En vérité, l’intention n’est pas de sécuriser mais bien d’étendre la dérogation et de remettre en cause l’exceptionnalité qu’est le 1er mai.
L’illusion du volontariat et des majorations
Pour nous attirer on nous parle de majorations, et pour nous rassurer on prévoit le volontariat… Or l’expérience de la banalisation du travail le dimanche nous apprend qu’une fois que le travail se normalise il n’y a très vite plus de majorations.
Aujourd’hui les salarié·es qui travaillent déjà le 1er mai, dans les secteurs nécessaires pour faire société, autorisés par la loi actuelle, c’est-à-dire ceux qui ne peuvent pas interrompre le travail (hôpitaux, pompiers, industrie lourde, énergie…) ont souvent le droit à des contreparties et majorations, parfois payés “triple”, qui risquerait d’être remis en cause si les dérogations sont élargies. La proposition de loi actuelle prévoit quant à elle d’être payé “double”.
Or le 1er mai tout le monde est déjà “payé à ne pas travailler”, être payé “double” en venant travailler, c’est, en fait, être payé seulement une fois pour sa journée de travail… Pour bien comprendre on peut comparer avec le régime des heures supplémentaires : lorsque on fait des heures supplémentaires, on perçoit une rémunération pour les heures réalisées, c’est normal on a travaillé, on est payé pour les heures travaillées, mais comme c’est en plus du temps de travail, elles sont majorées (souvent à 25% en plus) parce que l’on vient justement travailler en plus du temps de travail “normal”. Là, avec le 1er mai, la proposition est de simplement payer une journée de travail en plus sans la majorer, ce n’est donc pas payé double mais simplement payé. On les remercie de nous payer pour travailler…

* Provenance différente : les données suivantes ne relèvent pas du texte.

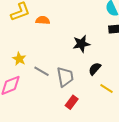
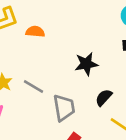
gray line: (41, 71) -> (33, 86), moved

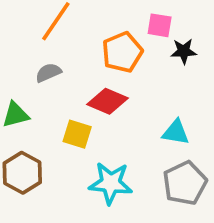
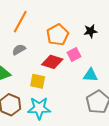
pink square: (160, 25) -> (74, 54), moved, turned -32
cyan star: (111, 183) -> (39, 108), moved

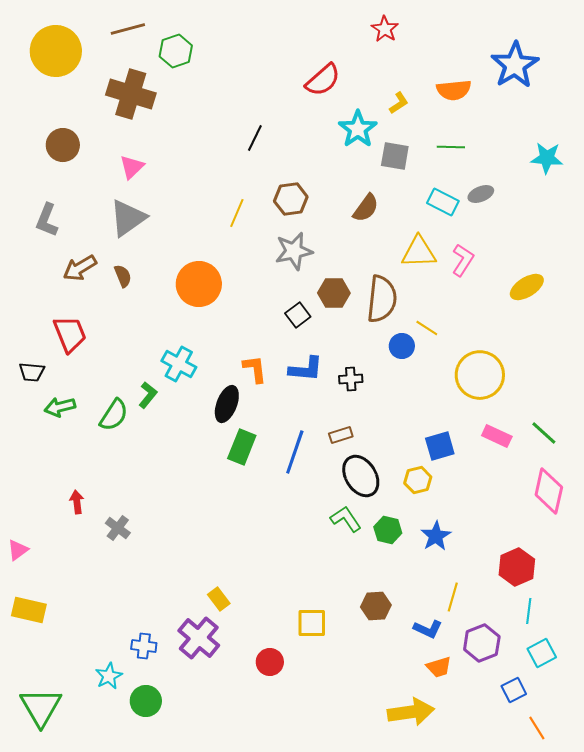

Quant au volontariat, les salarié·es savent à quel point il s’agit d’une fiction dans le contrat de travail caractérisé par le lien de subordination.
Comme pour le dimanche, les employeurs obligeront les salarié·es à travailler le 1er mai sous peine de licenciement, ou de non-recrutement (c’est-à-dire un chantage au moment de l’embauche). Croire que le ou la salarié·e peut refuser de travailler le 1er mai c’est croire qu’il ou elle négocie son contrat de travail… Envisager que des salarié·es puissent être volontaires révèle surtout que les salaires sont trop faibles ! Quand on a le choix, on est content d’avoir un jour férié comme le 1er mai.
Ce qui nous est proposé c’est la remise en cause d’un jour de repos rémunéré. Pour manifester, pour être avec ses proches, pour profiter d’un repos souvent bien mérité, pour avoir des temps de société partagés, défendons notre 1er mai ! L’ensemble des organisations syndicales le défend.
Comme le dit l’intersyndicale “cette journée fériée doit rester exceptionnelle car elle commémore les luttes pour les droits des travailleuses et travailleurs, depuis les manifestations mortelles, notamment en France avec la fusillade sanglante de travailleurs à Fourmies le 1er mai 1891. Remettre en cause le principe de cette journée, c’est remettre en cause plus de 100 ans de lutte sociale.”